5. NFT decreased 36.2% year-on-year, to 23.375% from 36.614% last week; NFT may trigger liquidity risk.
- Market Tone Set:
Last month, on May 16, the report noted in its long-term insight that less than $24,500 might be a better entering postion. It has now been proven.
The outlook remains the same: Be prepared for a turbulent year.
On-chain mid-term probe:
1. The price rise in the Asian time zone decreases slowly, while the price decline in the European and American time zone becomes narrow;
2. USDC outflow stagnates and seems to be hesitant, while USDT outflow is more direct;
3. In terms of overall flux, the top address of USDC are lost, while the top address of USDT is still hesitant;
4. The wallet address has a negative growth, with a certain degree of loss.
5. Market sentiment is expressed as a degree of panic;
6. The growth of decisive groups stagnates;
7. There was a slight increase in young miners’ holdings; Hodlers are still adding to their holdings; Long — term traders reduced their holdings.
- Market tone set:
A degree of panic; Spot key group overall selling volume is not large, decisive group trying to collect chips, but the lack of market purchasing power is one of the key factors leading to liquidity crisis.
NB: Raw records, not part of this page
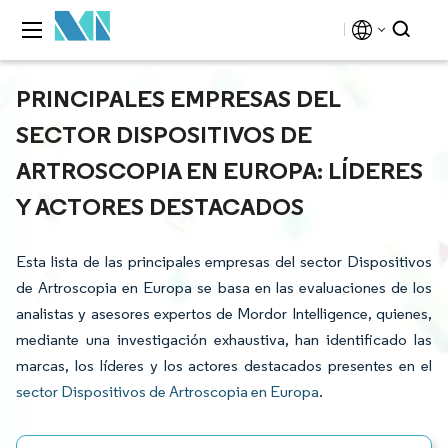
PRINCIPALES EMPRESAS DEL
SECTOR DISPOSITIVOS DE
ARTROSCOPIA EN EUROPA: LÍDERES
Y ACTORES DESTACADOS
Esta lista de las principales empresas del sector Dispositivos
de Artroscopia en Europa se basa en las evaluaciones de los
analistas y asesores expertos de Mordor Intelligence, quienes,
mediante una investigación exhaustiva, han identificado las
marcas, los líderes y los actores destacados presentes en el
sector Dispositivos de Artroscopia en Europa
.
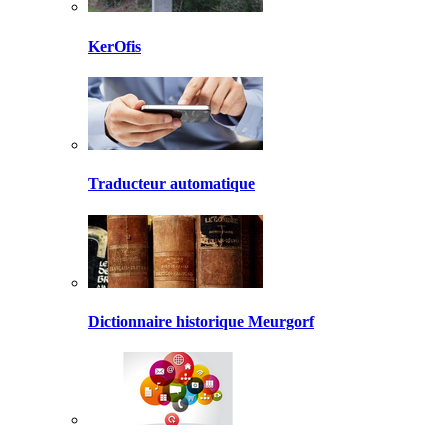
KerOfis
Traducteur automatique
Dictionnaire historique Meurgorf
On-chain short-term observation:
1. Short protection remains high;
2. Futures projected leverage continues to climb;
3. Obvious long liquidation;
4. Short-term holders are still buying;
5. Potential selling pressure rises;
6. The stable currency balance is partial to stock, the recent flow is small, the purchasing power is insufficient;
7. The recent stETH anchor incident caused the spread of emotional panic, leading to the continuous decline of ETH price;
8. ETH panic transformed to large households, 10K-100K addresses, continued to decline;
9. ETH potential selling pressure continues to rise;
10. ETH transaction number increased slightly;
11. 94% chance of not breaking 26800–32300.
- Market tone set:
The overall market belongs to the panic transmission stage. At present, for ETH, this stage has been transmitted to large households with weak market acceptance and insufficient purchasing power.
All the above are market discussion and exploration, and does not contain directional investment guidance; Please be cautious and guard against the market black swan risk.